MingW link command line:
link hello.obj msvcrtlib mainstub.obj /align:4096 /filealign:512 /entry:main /merge:.rdata=.text /merge:.eh_fram=.text /merge:.text.st=.text /section:.text,EWR /stub:mzstub64.exe

mainstub.obj is a dummy __main because libming32.a which is supposed to contain it also contains __CTOR_LIST_ and some other C++ shit. I'm compiling a C program, with gcc, and they force you to link with a bunch of C++ shit? Are you kidding me?

(Why won't it merge the bloody .eh_fram and .text.st sections?!?! Maybe this is a bug of MS's linker since it merges fine with its own compiler output, but the compiler shouldn't be generating .eh_fram and .text.st anyway!)

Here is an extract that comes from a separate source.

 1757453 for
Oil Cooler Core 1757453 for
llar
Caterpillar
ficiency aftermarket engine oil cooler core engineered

Executables for your inspecting:
MingW: http://pastebin.com/vZn5WtMz
MSVC: http://pastebin.com/AV63Hr5x

Therefore, I challenge anyone to come up with a smaller Hello World using MingW, and post the commands you used to do it.

Name: Cudder !MhMRSATORI!fR8duoqGZdD/iE5 2012-11-07 1:29

is the same as far as the cpu goes, it's not any more efficient over a dword push if that was your concern.
If you're pushing values between -128 and 127 then it is more efficient, 2 bytes instead of 5. Not sure if the decoders now do it, but you could decode and execute 4 of them with one 64-bit fetch vs only one push imm32 (and 3 bytes of another instruction.)

Also the reason you see those double indirection for the msvcrt calls is bcause you're linking to the old msvcrt whereas your visual studio presumable uses msvcrt100.dll and have LTO enabled.
They're both linked to MSVCRT.DLL, the newer VCredist runtimes are disgustingly bloaty. (You have to add an XML "manifest" and go through the whole SxS mess... do not want.)

mingw has to insert its own thread safe code because the old msvcrt.dll (that shipped with like win2k) wasn't particular thread safe.
No it doesn't, the app I compiled as a test above was perfectly fine without it under MSVC.

or crinkler if you're into tiny exe's
That doesn't target the main issue, and compressing the executable afterwards is not comparable to not emitting the useless code in the first place.

>>59
This thread is now the first result on Google for 'mingw dynasty', but I have no idea what you're talking about. Is dynasty some alternate linker or something?

>>61
Don't use "efficient" if you're only referring to "faster". Intel has spent a lot of effort on making stack operations ultra-fast, and the general move instructions are much larger than pushes, so even if they are a little faster, if they take more room in the cache less code can fit, and a cache miss is slower than anything else.

This whole discussion was about Os anyway, where the compiler should be attempting to generate the smallest, not fastest code.

Even when optimising for speed you shouldn't be choosing the fastest instructions for each little piece of work unless they're also the smallest, because a single cache miss is much more expensive than the difference between any two small instructions. Making a small section of code run twice as fast is stupid if its size grows so that it causes twice the number of 100x slower cache misses. Things like loop unrolling, inlining, etc. are in this category.

That's why global size-sacrificing-speed-optimisation, even by a compiler, is a bad idea: it makes everything "fast" at the individual instruction level, but neglects caching effects and as a result, noncritical code bloats up to compete for cache space with critical code.

since they can be pipelined.
Pipelining isn't the way to get performance now, it's parallelism. It could pipeline e.g. 4 moves in sequence, but what's even better is decoding and executing 4 pushes in parallel. That brings me back to the point above: to do that, the decoder has to be wide enough, and one that's just wide enough to decode 4 push imm8's at once is enough for only a single mov [esp+xxxx], yyyyyyyy.

Name: Anonymous 2012-11-07 2:41

>>66
Cudder, you're obsessed. Can you talk about anything besides your ugly x86? Shit is just too mundane. Go be namefag somewhere else!